* _STATED TASK_: Rewrite the lines from the start through the line containing "Image attached. Map", replacing "snow or ice" with "permanent snow" and leaving everything else unchanged.

GIVEN ENTRIES start

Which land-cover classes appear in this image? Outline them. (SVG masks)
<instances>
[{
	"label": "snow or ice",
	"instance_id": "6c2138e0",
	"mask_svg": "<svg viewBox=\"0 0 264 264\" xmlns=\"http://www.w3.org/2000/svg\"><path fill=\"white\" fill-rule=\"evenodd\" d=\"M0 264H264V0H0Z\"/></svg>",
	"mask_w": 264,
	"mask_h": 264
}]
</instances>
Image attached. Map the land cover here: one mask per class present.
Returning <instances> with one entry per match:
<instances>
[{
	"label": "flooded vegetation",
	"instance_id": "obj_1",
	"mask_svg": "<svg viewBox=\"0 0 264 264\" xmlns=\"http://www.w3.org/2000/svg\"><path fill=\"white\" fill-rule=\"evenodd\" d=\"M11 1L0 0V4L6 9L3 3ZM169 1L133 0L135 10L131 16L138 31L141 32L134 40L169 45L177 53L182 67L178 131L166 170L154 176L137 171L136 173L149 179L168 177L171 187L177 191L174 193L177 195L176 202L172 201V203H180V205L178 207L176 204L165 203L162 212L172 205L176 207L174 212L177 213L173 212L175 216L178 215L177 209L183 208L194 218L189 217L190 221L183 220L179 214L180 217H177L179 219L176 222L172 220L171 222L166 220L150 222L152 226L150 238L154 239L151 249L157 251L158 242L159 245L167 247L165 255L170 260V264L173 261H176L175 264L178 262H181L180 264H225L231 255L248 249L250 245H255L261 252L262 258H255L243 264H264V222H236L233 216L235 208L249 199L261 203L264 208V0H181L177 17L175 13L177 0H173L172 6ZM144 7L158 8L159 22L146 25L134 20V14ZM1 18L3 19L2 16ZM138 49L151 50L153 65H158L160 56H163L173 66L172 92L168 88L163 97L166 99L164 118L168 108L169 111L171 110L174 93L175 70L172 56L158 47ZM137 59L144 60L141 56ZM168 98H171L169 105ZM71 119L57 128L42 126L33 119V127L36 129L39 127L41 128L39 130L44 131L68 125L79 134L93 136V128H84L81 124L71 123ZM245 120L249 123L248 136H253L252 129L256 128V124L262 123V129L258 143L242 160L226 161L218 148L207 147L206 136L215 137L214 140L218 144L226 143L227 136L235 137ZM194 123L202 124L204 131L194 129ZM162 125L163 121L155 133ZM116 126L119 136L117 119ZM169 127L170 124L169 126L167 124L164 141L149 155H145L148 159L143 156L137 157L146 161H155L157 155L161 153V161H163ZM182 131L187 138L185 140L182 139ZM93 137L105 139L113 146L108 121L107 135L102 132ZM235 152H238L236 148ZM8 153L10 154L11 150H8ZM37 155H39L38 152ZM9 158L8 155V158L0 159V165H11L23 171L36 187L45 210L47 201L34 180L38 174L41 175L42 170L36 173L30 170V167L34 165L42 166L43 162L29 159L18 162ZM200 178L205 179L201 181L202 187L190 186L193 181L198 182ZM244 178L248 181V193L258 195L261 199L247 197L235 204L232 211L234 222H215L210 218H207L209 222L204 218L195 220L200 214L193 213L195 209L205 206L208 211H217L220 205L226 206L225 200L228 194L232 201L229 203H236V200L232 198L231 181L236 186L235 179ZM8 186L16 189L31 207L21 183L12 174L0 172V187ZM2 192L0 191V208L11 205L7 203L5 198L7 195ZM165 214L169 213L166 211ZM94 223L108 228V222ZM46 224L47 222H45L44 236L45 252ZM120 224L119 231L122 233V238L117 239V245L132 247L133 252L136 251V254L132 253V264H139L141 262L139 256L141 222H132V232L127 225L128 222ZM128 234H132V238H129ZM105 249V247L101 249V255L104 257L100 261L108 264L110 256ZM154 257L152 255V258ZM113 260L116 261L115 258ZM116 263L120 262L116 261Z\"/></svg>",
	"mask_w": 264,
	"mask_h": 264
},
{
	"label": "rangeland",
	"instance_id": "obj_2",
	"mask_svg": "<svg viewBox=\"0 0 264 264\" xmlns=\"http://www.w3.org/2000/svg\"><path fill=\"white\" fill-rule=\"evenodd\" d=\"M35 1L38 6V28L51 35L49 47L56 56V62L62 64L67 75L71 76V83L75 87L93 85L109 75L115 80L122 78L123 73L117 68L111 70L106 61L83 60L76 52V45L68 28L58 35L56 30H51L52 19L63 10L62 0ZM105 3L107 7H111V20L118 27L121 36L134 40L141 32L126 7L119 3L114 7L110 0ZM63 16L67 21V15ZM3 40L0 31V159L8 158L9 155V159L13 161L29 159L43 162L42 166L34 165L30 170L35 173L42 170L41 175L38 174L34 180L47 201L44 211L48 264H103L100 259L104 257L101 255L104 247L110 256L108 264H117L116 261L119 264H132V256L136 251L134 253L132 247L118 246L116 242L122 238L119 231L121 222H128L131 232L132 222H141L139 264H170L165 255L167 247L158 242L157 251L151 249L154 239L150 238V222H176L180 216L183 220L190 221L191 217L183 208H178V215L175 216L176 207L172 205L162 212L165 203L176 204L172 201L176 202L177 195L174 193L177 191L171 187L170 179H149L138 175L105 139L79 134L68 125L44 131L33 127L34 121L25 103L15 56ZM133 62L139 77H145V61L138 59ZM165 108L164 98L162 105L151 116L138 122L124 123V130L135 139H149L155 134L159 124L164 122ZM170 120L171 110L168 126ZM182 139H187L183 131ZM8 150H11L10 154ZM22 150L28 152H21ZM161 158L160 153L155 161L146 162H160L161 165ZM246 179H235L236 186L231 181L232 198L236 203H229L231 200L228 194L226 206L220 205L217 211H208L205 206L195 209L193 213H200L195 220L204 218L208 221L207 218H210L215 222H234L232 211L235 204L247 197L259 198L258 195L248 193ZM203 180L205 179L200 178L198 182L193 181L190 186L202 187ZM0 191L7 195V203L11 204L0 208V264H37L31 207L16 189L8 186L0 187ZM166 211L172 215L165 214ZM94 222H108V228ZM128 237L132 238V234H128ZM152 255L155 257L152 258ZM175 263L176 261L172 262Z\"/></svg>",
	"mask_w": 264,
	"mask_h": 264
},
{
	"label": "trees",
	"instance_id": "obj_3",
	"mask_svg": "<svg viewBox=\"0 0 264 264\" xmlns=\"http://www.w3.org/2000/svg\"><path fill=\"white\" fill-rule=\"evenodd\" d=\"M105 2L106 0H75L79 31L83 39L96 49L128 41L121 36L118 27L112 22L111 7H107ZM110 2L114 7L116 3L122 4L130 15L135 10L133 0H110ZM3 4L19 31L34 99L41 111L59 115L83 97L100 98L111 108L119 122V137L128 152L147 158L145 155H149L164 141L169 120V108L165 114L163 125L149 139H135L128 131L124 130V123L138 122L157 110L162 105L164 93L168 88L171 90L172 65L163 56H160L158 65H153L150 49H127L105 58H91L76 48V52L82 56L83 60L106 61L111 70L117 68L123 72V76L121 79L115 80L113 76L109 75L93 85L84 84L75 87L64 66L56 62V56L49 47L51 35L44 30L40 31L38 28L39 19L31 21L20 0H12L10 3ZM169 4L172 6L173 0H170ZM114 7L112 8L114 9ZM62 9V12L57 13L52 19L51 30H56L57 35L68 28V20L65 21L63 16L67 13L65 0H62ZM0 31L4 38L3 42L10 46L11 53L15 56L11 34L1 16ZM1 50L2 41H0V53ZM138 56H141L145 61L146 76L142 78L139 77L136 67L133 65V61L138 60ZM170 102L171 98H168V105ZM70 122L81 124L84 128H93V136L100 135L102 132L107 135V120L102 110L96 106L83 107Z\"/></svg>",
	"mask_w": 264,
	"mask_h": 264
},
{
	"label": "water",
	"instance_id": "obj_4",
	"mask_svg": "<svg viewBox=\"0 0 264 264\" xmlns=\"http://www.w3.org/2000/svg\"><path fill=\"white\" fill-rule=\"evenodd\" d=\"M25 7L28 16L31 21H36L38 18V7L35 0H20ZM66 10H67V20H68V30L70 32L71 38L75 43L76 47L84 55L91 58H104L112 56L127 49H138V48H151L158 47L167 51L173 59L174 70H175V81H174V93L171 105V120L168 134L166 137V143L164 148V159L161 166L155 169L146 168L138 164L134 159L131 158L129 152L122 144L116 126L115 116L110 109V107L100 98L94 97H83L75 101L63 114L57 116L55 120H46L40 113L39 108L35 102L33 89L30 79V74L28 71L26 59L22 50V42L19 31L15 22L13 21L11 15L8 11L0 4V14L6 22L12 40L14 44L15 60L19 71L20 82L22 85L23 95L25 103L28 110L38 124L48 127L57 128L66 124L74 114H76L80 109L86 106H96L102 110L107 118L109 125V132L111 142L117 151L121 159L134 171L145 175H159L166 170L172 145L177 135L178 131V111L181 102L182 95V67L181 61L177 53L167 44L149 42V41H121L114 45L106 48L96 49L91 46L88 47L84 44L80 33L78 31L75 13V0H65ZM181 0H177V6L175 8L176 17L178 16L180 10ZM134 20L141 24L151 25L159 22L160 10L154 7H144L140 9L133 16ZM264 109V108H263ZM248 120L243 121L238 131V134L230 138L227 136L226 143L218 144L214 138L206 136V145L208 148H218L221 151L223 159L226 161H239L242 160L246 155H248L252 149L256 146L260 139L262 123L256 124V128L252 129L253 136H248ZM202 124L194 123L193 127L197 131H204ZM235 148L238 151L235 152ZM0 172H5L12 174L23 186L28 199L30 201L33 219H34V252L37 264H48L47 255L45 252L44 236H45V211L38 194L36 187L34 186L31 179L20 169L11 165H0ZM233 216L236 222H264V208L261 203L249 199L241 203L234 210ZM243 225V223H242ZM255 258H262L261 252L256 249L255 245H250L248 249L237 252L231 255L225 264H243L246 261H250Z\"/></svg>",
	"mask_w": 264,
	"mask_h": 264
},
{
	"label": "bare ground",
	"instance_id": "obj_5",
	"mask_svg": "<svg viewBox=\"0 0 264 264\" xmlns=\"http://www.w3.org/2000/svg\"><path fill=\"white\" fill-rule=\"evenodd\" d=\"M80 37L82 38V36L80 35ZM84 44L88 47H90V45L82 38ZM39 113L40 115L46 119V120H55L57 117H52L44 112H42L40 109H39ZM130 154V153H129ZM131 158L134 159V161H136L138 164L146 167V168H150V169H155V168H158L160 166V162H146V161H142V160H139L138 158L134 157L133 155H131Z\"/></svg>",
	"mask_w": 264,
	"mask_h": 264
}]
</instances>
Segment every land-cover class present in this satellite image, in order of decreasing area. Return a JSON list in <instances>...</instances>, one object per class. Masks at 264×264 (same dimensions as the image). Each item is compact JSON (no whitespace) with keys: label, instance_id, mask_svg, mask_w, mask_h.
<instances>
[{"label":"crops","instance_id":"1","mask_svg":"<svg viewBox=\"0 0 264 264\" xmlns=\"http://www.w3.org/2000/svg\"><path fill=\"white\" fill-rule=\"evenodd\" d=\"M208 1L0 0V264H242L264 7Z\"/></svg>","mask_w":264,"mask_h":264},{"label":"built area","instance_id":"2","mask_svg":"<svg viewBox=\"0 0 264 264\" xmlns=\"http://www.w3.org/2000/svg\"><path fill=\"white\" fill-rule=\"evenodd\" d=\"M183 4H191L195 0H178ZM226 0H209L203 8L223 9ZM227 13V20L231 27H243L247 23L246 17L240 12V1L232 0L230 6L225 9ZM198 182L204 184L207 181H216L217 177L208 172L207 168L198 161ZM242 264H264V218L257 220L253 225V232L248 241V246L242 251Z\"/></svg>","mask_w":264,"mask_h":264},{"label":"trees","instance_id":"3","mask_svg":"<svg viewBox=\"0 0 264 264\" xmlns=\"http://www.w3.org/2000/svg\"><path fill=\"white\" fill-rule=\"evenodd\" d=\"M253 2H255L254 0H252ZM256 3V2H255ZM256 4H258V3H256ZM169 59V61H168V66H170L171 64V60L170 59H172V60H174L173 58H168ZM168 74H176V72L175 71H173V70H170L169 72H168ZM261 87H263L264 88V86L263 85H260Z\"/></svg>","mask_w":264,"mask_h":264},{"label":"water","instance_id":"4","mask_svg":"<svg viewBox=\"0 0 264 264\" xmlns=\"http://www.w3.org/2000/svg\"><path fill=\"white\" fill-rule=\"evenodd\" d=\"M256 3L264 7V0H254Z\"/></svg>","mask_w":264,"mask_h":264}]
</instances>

GIVEN ENTRIES end

* _FULL RESPONSE_:
Which land-cover classes appear in this image? Outline them. (SVG masks)
<instances>
[{
	"label": "permanent snow",
	"instance_id": "6c2138e0",
	"mask_svg": "<svg viewBox=\"0 0 264 264\" xmlns=\"http://www.w3.org/2000/svg\"><path fill=\"white\" fill-rule=\"evenodd\" d=\"M0 264H264V0H0Z\"/></svg>",
	"mask_w": 264,
	"mask_h": 264
}]
</instances>
Image attached. Map the land cover here: one mask per class present.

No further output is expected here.